> [Alıntı]:
____
Belgin Tunçel Evcimen: Yeni nesil için “sürdürülebilirlik” masal değil

İnşaat Dünyası Dergisi Temmuz-Ağustos 2023 sayısında “Kurumsal İletişim” bölümünde sözü Baymak Kurumsal İletişim Direktörü Belgin Tunçel Evcimen’e verdi. Belgin Tunçel Evcimen dergimiz için kaleme aldığı “Yeni nesil için sürdürülebilirlik masal değil” başlıklı makalesinde, sürdürülebilir kalkınma temelli iş modelleri için şirketler ile toplum arasında farklı bir iletişimin zorunluluğuna vurgu yaptı.

İtibar kazanmanın özü Mevlana’nın “Olduğun gibi görün, göründüğün gibi ol” sözüyle özetlenebilir.

Gelişen üretim teknolojileriyle ürünlerdeki fiziksel farklılaşmanın son derece ufak detaylarda gizlendiği ve yeni iletişim kanalları sayesinde bilgi transferinin son derece hızlı ve yoğun olduğu günümüzde; sadece ürünün fiziksel özelliklerini farklılaştırarak gerçekleştirilen geleneksel pazarlama faaliyetlerinin veya pazarlama iletişimi çalışmalarıyla tüketiciye vaat edilen duygusal faydaya yönelik soyut kavramlar tek başına yeterli olmuyor.

Dünyanın farklı yerlerinde insanlar iklim krizi, savaşlar, terör, ölümcül hastalıklar, gelirin eşit dağılımı, toplumsal cinsiyet eşitliği gibi pek çok soruna karşı ortak bir çaresizlik duyuyor.

Bu değişimler doğrultusunda toplum, kurumlardan sadece iyi ve kaliteli ürün ve hizmetler sunmalarını değil, kurumlarda gelişen iletişimin stratejik rolüne bağlı olarak bu ortak sorunların çözümüne katkıda bulunmalarını bekliyor.

Bu noktada sürdürülebilir kalkınma temelli iş modelleri, şirketler ile toplum arasında farklı bir iletişimi zorunlu kılıyor.
____
> [Kayıtlar]:

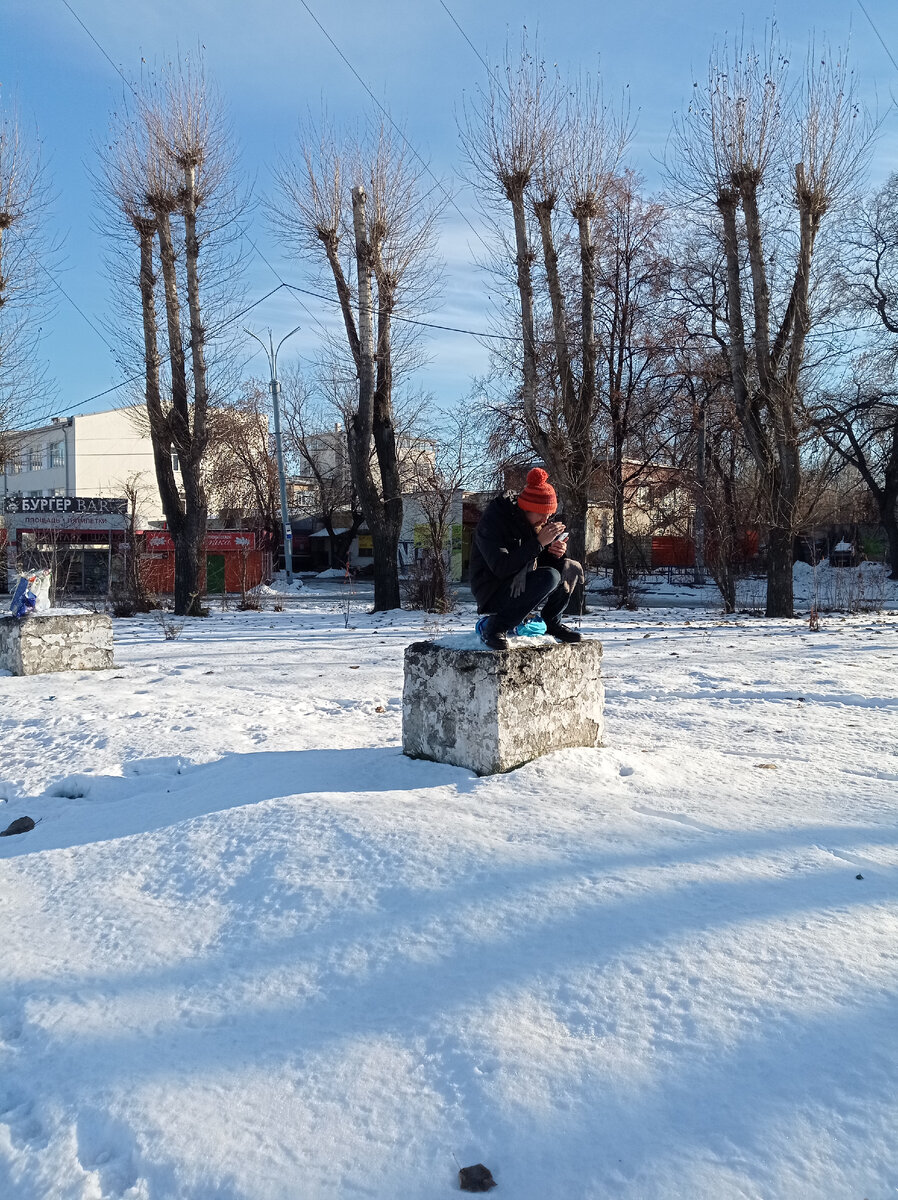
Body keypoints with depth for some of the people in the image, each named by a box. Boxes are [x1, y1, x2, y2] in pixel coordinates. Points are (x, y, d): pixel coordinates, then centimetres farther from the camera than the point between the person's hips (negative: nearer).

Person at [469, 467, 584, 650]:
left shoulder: (538, 522, 4)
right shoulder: (492, 522, -20)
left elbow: (543, 561, 12)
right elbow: (501, 569, -29)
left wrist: (558, 552, -13)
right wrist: (538, 543, -30)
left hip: (524, 589, 8)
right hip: (493, 594, -8)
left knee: (570, 568, -7)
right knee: (550, 576, -29)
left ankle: (553, 623, 7)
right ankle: (495, 626, -22)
____
> [Görev yönergesi]: Alıntıyı iki cümleyle özetleyin.

> [Alıştırma yanıtı]: Baymak Kurumsal İletişim Direktörü Belgin Tunçel Evcimen, İnşaat Dünyası Dergisi'nin Temmuz-Ağustos 2023 sayısındaki makalesinde, sürdürülebilir kalkınma temelli iş modellerinin şirketler ile toplum arasında farklı bir iletişimi zorunlu kıldığını vurguluyor. Günümüzde ürünün fiziksel özelliklerini farklılaştırmaya ya da vaat edilen duygusal faydaya dayanan pazarlama tek başına yeterli olmuyor; toplum da kurumlardan iyi ve kaliteli ürün ve hizmetlerin yanı sıra iklim krizi, savaşlar ve toplumsal cinsiyet eşitliği gibi ortak sorunların çözümüne katkıda bulunmalarını bekliyor.